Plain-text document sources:
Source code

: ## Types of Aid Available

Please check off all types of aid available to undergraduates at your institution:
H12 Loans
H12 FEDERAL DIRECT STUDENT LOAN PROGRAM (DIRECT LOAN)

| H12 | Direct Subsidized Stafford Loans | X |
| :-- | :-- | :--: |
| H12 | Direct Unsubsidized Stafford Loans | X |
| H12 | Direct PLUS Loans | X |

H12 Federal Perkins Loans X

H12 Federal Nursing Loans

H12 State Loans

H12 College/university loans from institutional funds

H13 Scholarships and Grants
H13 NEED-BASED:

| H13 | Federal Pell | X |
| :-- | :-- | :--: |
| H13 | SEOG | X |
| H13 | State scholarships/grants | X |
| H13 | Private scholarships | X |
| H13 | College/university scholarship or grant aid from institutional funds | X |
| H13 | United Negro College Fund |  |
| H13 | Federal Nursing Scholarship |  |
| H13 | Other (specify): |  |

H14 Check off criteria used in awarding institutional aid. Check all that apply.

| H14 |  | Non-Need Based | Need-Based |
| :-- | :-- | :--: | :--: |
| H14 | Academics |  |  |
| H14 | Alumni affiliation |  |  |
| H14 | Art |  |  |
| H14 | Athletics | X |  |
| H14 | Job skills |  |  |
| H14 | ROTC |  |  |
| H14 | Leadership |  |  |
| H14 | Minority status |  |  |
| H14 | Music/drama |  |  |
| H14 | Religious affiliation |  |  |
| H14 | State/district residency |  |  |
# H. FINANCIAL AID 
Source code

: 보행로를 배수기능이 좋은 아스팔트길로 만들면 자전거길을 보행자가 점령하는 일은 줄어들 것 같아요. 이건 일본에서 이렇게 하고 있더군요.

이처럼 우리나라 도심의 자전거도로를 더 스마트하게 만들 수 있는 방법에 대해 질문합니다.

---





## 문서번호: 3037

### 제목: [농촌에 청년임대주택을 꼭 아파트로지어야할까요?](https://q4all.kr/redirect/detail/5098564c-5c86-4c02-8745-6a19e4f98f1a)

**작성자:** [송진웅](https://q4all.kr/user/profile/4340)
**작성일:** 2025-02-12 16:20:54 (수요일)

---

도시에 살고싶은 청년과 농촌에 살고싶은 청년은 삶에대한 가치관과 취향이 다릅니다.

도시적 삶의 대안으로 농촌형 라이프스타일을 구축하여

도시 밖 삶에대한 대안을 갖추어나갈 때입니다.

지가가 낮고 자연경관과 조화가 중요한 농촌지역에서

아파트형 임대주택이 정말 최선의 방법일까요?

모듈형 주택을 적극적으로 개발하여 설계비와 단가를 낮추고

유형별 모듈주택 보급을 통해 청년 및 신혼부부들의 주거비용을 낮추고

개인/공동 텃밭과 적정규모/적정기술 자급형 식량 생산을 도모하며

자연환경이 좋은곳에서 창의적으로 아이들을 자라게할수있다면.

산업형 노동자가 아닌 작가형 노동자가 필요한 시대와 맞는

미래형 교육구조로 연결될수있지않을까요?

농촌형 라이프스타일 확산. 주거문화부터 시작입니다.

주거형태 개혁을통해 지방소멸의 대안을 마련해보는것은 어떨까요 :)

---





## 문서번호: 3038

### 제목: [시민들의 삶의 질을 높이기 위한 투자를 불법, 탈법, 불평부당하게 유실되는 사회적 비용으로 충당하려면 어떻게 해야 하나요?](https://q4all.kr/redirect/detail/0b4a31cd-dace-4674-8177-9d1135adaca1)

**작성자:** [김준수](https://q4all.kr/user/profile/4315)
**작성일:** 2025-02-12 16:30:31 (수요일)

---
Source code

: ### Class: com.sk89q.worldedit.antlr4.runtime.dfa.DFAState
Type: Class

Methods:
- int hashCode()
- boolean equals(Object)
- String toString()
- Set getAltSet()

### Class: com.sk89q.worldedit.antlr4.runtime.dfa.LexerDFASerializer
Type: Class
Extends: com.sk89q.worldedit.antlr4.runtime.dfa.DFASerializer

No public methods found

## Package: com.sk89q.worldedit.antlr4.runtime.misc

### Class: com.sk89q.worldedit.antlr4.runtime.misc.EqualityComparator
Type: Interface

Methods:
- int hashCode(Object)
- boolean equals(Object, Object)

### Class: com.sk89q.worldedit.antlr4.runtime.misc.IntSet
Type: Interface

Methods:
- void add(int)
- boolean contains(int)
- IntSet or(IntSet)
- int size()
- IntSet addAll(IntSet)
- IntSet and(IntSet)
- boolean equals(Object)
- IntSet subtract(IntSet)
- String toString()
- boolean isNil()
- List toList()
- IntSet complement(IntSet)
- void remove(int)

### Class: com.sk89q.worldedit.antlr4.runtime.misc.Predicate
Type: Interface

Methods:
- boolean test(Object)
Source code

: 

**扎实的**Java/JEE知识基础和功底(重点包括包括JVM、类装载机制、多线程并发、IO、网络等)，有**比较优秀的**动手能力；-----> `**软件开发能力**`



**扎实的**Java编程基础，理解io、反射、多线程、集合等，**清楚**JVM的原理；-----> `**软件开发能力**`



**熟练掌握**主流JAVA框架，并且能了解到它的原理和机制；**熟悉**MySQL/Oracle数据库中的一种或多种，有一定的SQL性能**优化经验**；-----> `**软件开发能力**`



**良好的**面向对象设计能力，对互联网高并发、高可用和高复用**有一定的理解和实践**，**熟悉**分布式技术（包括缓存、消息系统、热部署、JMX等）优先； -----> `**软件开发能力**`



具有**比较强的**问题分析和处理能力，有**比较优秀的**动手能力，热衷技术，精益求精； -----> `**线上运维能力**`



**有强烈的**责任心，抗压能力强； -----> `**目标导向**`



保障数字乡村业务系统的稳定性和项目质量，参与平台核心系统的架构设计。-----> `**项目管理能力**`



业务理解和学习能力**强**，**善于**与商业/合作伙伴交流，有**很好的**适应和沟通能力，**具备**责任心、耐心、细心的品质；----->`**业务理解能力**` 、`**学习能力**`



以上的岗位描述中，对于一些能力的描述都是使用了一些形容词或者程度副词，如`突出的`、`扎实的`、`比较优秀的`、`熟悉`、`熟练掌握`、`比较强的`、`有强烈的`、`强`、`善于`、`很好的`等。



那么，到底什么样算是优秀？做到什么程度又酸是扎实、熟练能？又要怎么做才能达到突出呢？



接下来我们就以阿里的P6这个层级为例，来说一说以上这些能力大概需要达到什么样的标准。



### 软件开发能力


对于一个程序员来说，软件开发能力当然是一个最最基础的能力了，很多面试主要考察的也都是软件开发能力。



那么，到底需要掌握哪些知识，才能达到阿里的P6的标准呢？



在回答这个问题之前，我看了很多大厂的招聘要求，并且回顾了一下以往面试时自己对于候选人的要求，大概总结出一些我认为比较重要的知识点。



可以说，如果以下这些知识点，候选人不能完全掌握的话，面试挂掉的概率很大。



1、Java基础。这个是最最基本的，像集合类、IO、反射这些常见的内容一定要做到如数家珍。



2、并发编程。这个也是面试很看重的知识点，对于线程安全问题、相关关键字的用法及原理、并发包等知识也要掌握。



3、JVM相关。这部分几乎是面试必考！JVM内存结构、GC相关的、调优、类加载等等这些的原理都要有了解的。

[Work instructions] Could you copy each of the items above character for character, keeping every line break and symbol unchanged?

[Exercise solution]
Source code

: ## Types of Aid Available

Please check off all types of aid available to undergraduates at your institution:
H12 Loans
H12 FEDERAL DIRECT STUDENT LOAN PROGRAM (DIRECT LOAN)

| H12 | Direct Subsidized Stafford Loans | X |
| :-- | :-- | :--: |
| H12 | Direct Unsubsidized Stafford Loans | X |
| H12 | Direct PLUS Loans | X |

H12 Federal Perkins Loans X

H12 Federal Nursing Loans

H12 State Loans

H12 College/university loans from institutional funds

H13 Scholarships and Grants
H13 NEED-BASED:

| H13 | Federal Pell | X |
| :-- | :-- | :--: |
| H13 | SEOG | X |
| H13 | State scholarships/grants | X |
| H13 | Private scholarships | X |
| H13 | College/university scholarship or grant aid from institutional funds | X |
| H13 | United Negro College Fund |  |
| H13 | Federal Nursing Scholarship |  |
| H13 | Other (specify): |  |

H14 Check off criteria used in awarding institutional aid. Check all that apply.

| H14 |  | Non-Need Based | Need-Based |
| :-- | :-- | :--: | :--: |
| H14 | Academics |  |  |
| H14 | Alumni affiliation |  |  |
| H14 | Art |  |  |
| H14 | Athletics | X |  |
| H14 | Job skills |  |  |
| H14 | ROTC |  |  |
| H14 | Leadership |  |  |
| H14 | Minority status |  |  |
| H14 | Music/drama |  |  |
| H14 | Religious affiliation |  |  |
| H14 | State/district residency |  |  |
# H. FINANCIAL AID 
Source code

: 보행로를 배수기능이 좋은 아스팔트길로 만들면 자전거길을 보행자가 점령하는 일은 줄어들 것 같아요. 이건 일본에서 이렇게 하고 있더군요.

이처럼 우리나라 도심의 자전거도로를 더 스마트하게 만들 수 있는 방법에 대해 질문합니다.

---





## 문서번호: 3037

### 제목: [농촌에 청년임대주택을 꼭 아파트로지어야할까요?](https://q4all.kr/redirect/detail/5098564c-5c86-4c02-8745-6a19e4f98f1a)

**작성자:** [송진웅](https://q4all.kr/user/profile/4340)
**작성일:** 2025-02-12 16:20:54 (수요일)

---

도시에 살고싶은 청년과 농촌에 살고싶은 청년은 삶에대한 가치관과 취향이 다릅니다.

도시적 삶의 대안으로 농촌형 라이프스타일을 구축하여

도시 밖 삶에대한 대안을 갖추어나갈 때입니다.

지가가 낮고 자연경관과 조화가 중요한 농촌지역에서

아파트형 임대주택이 정말 최선의 방법일까요?

모듈형 주택을 적극적으로 개발하여 설계비와 단가를 낮추고

유형별 모듈주택 보급을 통해 청년 및 신혼부부들의 주거비용을 낮추고

개인/공동 텃밭과 적정규모/적정기술 자급형 식량 생산을 도모하며

자연환경이 좋은곳에서 창의적으로 아이들을 자라게할수있다면.

산업형 노동자가 아닌 작가형 노동자가 필요한 시대와 맞는

미래형 교육구조로 연결될수있지않을까요?

농촌형 라이프스타일 확산. 주거문화부터 시작입니다.

주거형태 개혁을통해 지방소멸의 대안을 마련해보는것은 어떨까요 :)

---





## 문서번호: 3038

### 제목: [시민들의 삶의 질을 높이기 위한 투자를 불법, 탈법, 불평부당하게 유실되는 사회적 비용으로 충당하려면 어떻게 해야 하나요?](https://q4all.kr/redirect/detail/0b4a31cd-dace-4674-8177-9d1135adaca1)

**작성자:** [김준수](https://q4all.kr/user/profile/4315)
**작성일:** 2025-02-12 16:30:31 (수요일)

---
Source code

: ### Class: com.sk89q.worldedit.antlr4.runtime.dfa.DFAState
Type: Class

Methods:
- int hashCode()
- boolean equals(Object)
- String toString()
- Set getAltSet()

### Class: com.sk89q.worldedit.antlr4.runtime.dfa.LexerDFASerializer
Type: Class
Extends: com.sk89q.worldedit.antlr4.runtime.dfa.DFASerializer

No public methods found

## Package: com.sk89q.worldedit.antlr4.runtime.misc

### Class: com.sk89q.worldedit.antlr4.runtime.misc.EqualityComparator
Type: Interface

Methods:
- int hashCode(Object)
- boolean equals(Object, Object)

### Class: com.sk89q.worldedit.antlr4.runtime.misc.IntSet
Type: Interface

Methods:
- void add(int)
- boolean contains(int)
- IntSet or(IntSet)
- int size()
- IntSet addAll(IntSet)
- IntSet and(IntSet)
- boolean equals(Object)
- IntSet subtract(IntSet)
- String toString()
- boolean isNil()
- List toList()
- IntSet complement(IntSet)
- void remove(int)

### Class: com.sk89q.worldedit.antlr4.runtime.misc.Predicate
Type: Interface

Methods:
- boolean test(Object)
Source code

: 

**扎实的**Java/JEE知识基础和功底(重点包括包括JVM、类装载机制、多线程并发、IO、网络等)，有**比较优秀的**动手能力；-----> `**软件开发能力**`



**扎实的**Java编程基础，理解io、反射、多线程、集合等，**清楚**JVM的原理；-----> `**软件开发能力**`



**熟练掌握**主流JAVA框架，并且能了解到它的原理和机制；**熟悉**MySQL/Oracle数据库中的一种或多种，有一定的SQL性能**优化经验**；-----> `**软件开发能力**`



**良好的**面向对象设计能力，对互联网高并发、高可用和高复用**有一定的理解和实践**，**熟悉**分布式技术（包括缓存、消息系统、热部署、JMX等）优先； -----> `**软件开发能力**`



具有**比较强的**问题分析和处理能力，有**比较优秀的**动手能力，热衷技术，精益求精； -----> `**线上运维能力**`



**有强烈的**责任心，抗压能力强； -----> `**目标导向**`



保障数字乡村业务系统的稳定性和项目质量，参与平台核心系统的架构设计。-----> `**项目管理能力**`



业务理解和学习能力**强**，**善于**与商业/合作伙伴交流，有**很好的**适应和沟通能力，**具备**责任心、耐心、细心的品质；----->`**业务理解能力**` 、`**学习能力**`



以上的岗位描述中，对于一些能力的描述都是使用了一些形容词或者程度副词，如`突出的`、`扎实的`、`比较优秀的`、`熟悉`、`熟练掌握`、`比较强的`、`有强烈的`、`强`、`善于`、`很好的`等。



那么，到底什么样算是优秀？做到什么程度又酸是扎实、熟练能？又要怎么做才能达到突出呢？



接下来我们就以阿里的P6这个层级为例，来说一说以上这些能力大概需要达到什么样的标准。



### 软件开发能力


对于一个程序员来说，软件开发能力当然是一个最最基础的能力了，很多面试主要考察的也都是软件开发能力。



那么，到底需要掌握哪些知识，才能达到阿里的P6的标准呢？



在回答这个问题之前，我看了很多大厂的招聘要求，并且回顾了一下以往面试时自己对于候选人的要求，大概总结出一些我认为比较重要的知识点。



可以说，如果以下这些知识点，候选人不能完全掌握的话，面试挂掉的概率很大。



1、Java基础。这个是最最基本的，像集合类、IO、反射这些常见的内容一定要做到如数家珍。



2、并发编程。这个也是面试很看重的知识点，对于线程安全问题、相关关键字的用法及原理、并发包等知识也要掌握。



3、JVM相关。这部分几乎是面试必考！JVM内存结构、GC相关的、调优、类加载等等这些的原理都要有了解的。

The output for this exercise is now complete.